#### EXERCISE OBJECTIVE
Print every line of the material below, unchanged and in the same order.

#### INFORMATION PROVIDED
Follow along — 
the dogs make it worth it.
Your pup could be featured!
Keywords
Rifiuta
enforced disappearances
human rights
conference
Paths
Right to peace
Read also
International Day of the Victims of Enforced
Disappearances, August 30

#### ANSWER AREA
Follow along — 
the dogs make it worth it.
Your pup could be featured!
Keywords
Rifiuta
enforced disappearances
human rights
conference
Paths
Right to peace
Read also
International Day of the Victims of Enforced
Disappearances, August 30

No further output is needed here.